EXERCISE SET |
[A] Answer these questions from the passage on rainfall correlation, one answer per line:
(i) Which threshold value does Figure 4 show results for?
(ii) How many box sizes are considered for each city?
(iii) Which three cities show significant differences in PCi,n with respect to T?
[B] According to the passage on rainfall correlation, why might the ten cities require different interpolation schemes? Answer in one to three sentences.
[C] Write the next part of the passage on rainfall correlation in ten major cities, starting after its last sentence.

PASSAGE PROVIDED |
☆ ☆ ☆ ☆

Similar observations are also made for the other three threshold values (0.5, 0.7, and 0.8), subject to appropriate changes (e.g., percentage of grids exceeding a particular threshold, “pockets of regions”, and their areal extent). For instance, Figure 4 presents the results for T = 0.8, which is a much more stringent case when compared to T = 0.6.

4.3. Results for Ten Major Cities

For each of the ten cities, Figure 5 presents the spatial rainfall correlation results (expressed as a percentage of grids exceeding a given threshold, PCi,n) for all the 23 box sizes (n, denoted by distance) and for all the four threshold levels (T) considered. The results generally indicate a decreasing PCi,n against increasing n for any T, with saturation (in most cases) after a certain n. However, the manner in which PCi,n decreases (e.g., trend and extent of change between successive n values) and the value of n at which it attains saturation are different for different thresholds for each city. In particular, the results for Perth, Cairns, and Darwin show significant differences in PCi,n with respect to T, and those for Alice Springs, Adelaide, and Brisbane show noticeable differences. These results indicate that different cities exhibit different spatial rainfall correlations and variability and, thus, may require different interpolation schemes.

☆ ☆ ☆ ☆

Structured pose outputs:
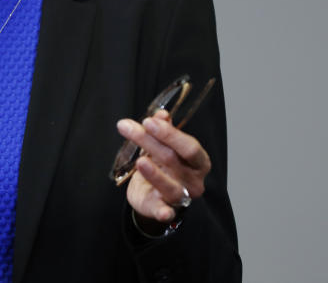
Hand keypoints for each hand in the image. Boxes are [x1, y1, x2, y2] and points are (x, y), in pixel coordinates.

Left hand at [115, 110, 210, 228]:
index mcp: (198, 161)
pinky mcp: (165, 210)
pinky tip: (163, 212)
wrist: (155, 193)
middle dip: (150, 142)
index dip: (169, 134)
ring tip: (140, 160)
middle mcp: (194, 180)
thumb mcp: (164, 146)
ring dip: (154, 173)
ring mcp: (181, 197)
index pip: (188, 146)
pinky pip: (165, 212)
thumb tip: (161, 114)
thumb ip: (163, 130)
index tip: (148, 121)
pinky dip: (164, 212)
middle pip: (173, 160)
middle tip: (129, 128)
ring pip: (169, 185)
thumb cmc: (164, 166)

☆ ☆ ☆ ☆

RESPONSES TO THE EXERCISE |
[A]
(i) T = 0.8
(ii) 23
(iii) Perth, Cairns, and Darwin

[B] Different cities exhibit different spatial rainfall correlations and variability. The way PCi,n decreases and the box size at which it saturates differ across thresholds for each city.

[C]
The above observation raises concerns about the application of a specific interpolation scheme for rainfall over a large region or nationwide. Further, since correlation thresholds have important implications for rainfall interpolation (including whether or not interpolation is necessary or effective), the results for any of the ten cities provide important clues as to the “distance of observation” one may deem appropriate for rainfall estimation at a point or “distance of estimation” one can confidently make based on available data. All these observations clearly suggest that spatial rainfall variability must be considered in terms of rainfall correlations, spatial scale, and correlation thresholds in a combined manner.
For still better comparisons and interpretations of the results among the ten cities, Figure 6 presents the results in a slightly different way, i.e., spatial rainfall correlations for all cities for a given threshold. The plots reveal that spatial rainfall correlations generally decrease with increasing box size (distance) for any correlation threshold, as expected. However, significant differences exist among the cities and are summarized as follows.
  • Rainfall in Darwin and Cairns shows very significant correlations among grids for any threshold up to about 300 km or greater. Even in the most stringent case (T = 0.8), about 90–100% of grids have rainfall correlations exceeding the correlation threshold. It is relevant to note that these two cities have a tropical climate, with tropical savannah in Darwin and tropical rainforest (monsoonal) in Cairns.
  • Rainfall in Hobart and Sydney shows particularly low correlations among grids for any of the threshold levels, with Hobart showing the worst results. In the most stringent case (T = 0.8), the distance up to which 90–100% of grids exceed the correlation threshold is only about 100 km. Even in the most relaxed case, i.e., “average” threshold of 0.5, 90–100% of grids exceed the threshold only up to about 250 km, especially for Hobart. It is relevant to note that these two cities have a temperate, no dry season climate, with a mild summer in Hobart and a hot summer in Sydney.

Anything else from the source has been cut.